From Café Counter to Nervous System in ‘Anatomy of Survival’
- Elspeth Chan

- Oct 4, 2025
- 3 min read

The title Anatomy of Survival hints at a reference to Bessel van der Kolk’s landmark book, The Body Keeps the Score, a foundational work exploring trauma’s effect on the brain’s survival systems and its ripple through body and mind. This connection immediately anchors the audience’s expectations around the interplay of brain, body, and trauma, highlighting that trauma’s reach is both psychological and physical.
The performance opens inside a stylized café, signposted by pink paper cups and matching striped uniforms, with a portable TV at centre stage. Bea Bidault and Solène Weinachter form a duo sitting on the left, Stefano Anacora (the drummer) at the back, while Kath Duggan, the narrator, hovers stage right. The staff uniform suggests the mundanity of a café, yet an abstraction arrives with a quirky educational show on the TV, introducing the sympathetic and parasympathetic nervous systems. Jarring sound and lighting cues, such as a drum crack startling the audience upon the mention of “danger” or “dissociation,” and bright flashes triggered by the words “fight-or-flight” — literally engage the audience’s sense of survival. When the focus shifts to the meditative state of the nervous system, enveloping mellow music and soft lights offer an immersive physiological experience that helps the audience feel and understand the body’s response to trauma.
As the story evolves, the focus becomes overly verbal. The duo sings “Baby Eve” to a gentle groove, and the narrator intones, “There’s trauma in this piece,” followed by the elaboration of trauma’s many faces. The performers cycle through twenty-two different “witnesses” to a simple café incident: a misunderstood pumpkin spice latte order of a customer. Although the sixth witness already declares that “the fact doesn’t matter,” underscoring the subjectivity of truth, the succession of perspectives continues through spoken testimony, dance, balloon play, and occasionally baffling speech, making the point long before the sequence ends and demanding considerable focus from the audience.

Throughout the witness’s sharing, glimpses of embodied trauma flicker. One performer traces the outlines of her own body with her hands while her feet tense to the floor, conjuring nervous system pathways. Towards the end of the witness’s sequence, the duo shakes vigorously, sandwiching the narrator. Yet, the piece often remains anchored to the script and narration, and the movement does not fully capture those moments when emotion ‘spills out’ from the nervous system into physicality. Tightening the witness perspectives for a more thematic development in movement would heighten the somatic journey of the audience, accentuating how reconnecting with the body allows buried emotions to surface and be processed.
A notable but smooth transition arrives as the scene metaphorically shifts from external witnesses to the customer’s internal landscape. The drumming grows subtler, the duo’s movements swing outwards, sometimes synchronizing, sometimes suggesting rivalry, diving into the distressed mind of the customer. The image of bear paws and heads signals danger and the monsters inside us all, whilst the monologue in the final scene gently tips the customer’s entangled traumatic mother-daughter relationship over into self-acceptance.
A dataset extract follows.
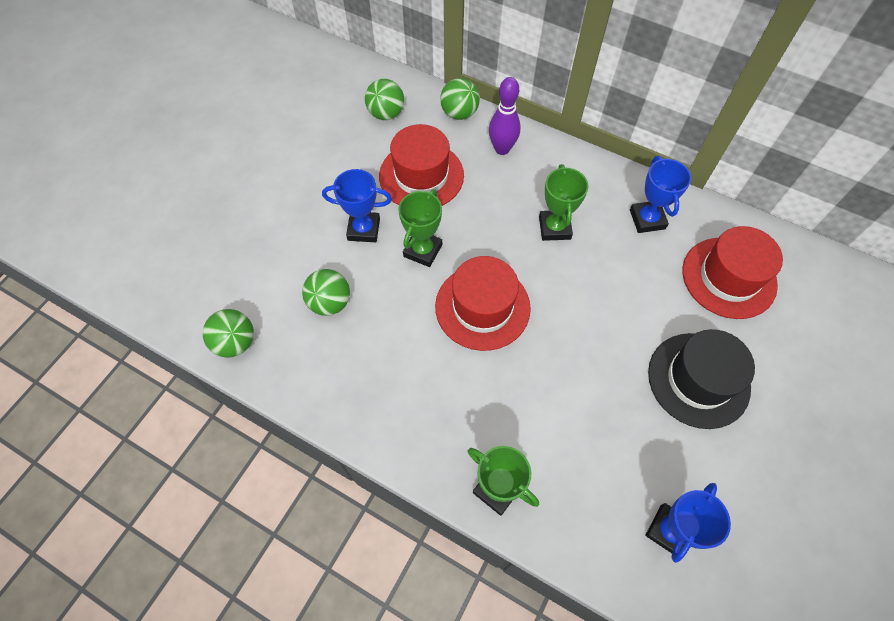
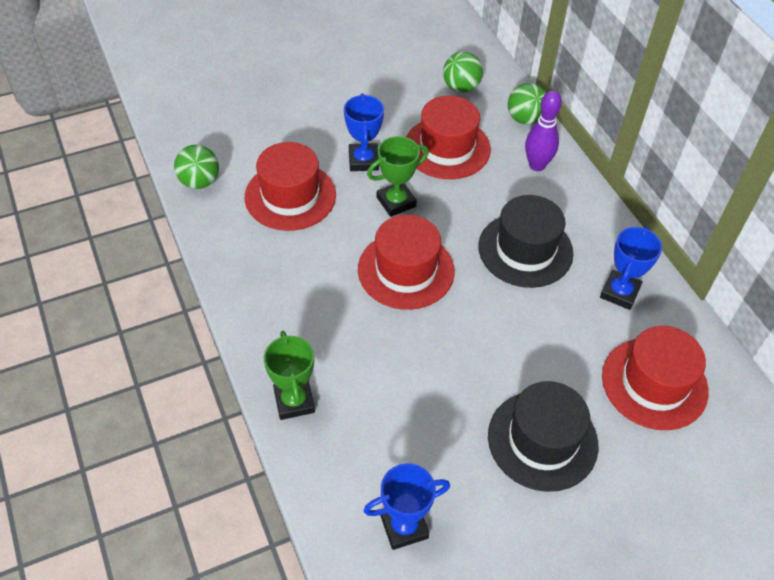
camera: 35 degrees right, 10 degrees down
(330, 303) = (290, 196): green ball -> red hat
(364, 229) = (363, 160): blue trophy -> blue trophy turned 45 degrees clockwise
(554, 228) = (525, 250): green trophy -> black hat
Anatomy of Survival begins and ends in spoken words, weaving from science to emotion. For newcomers to trauma theory, it offers an engaging start; trauma-informed audiences may find it touching and familiar. Movement seekers, however, may long for more embodied storytelling. Still, it offers a thoughtful contemplation of trauma, reminding our reliance on cognitive processing, especially verbalizing what happens around us while neglecting the deeper feelings within. This underscores the need for somatic release, which uncovers the emotions hidden beneath our awareness.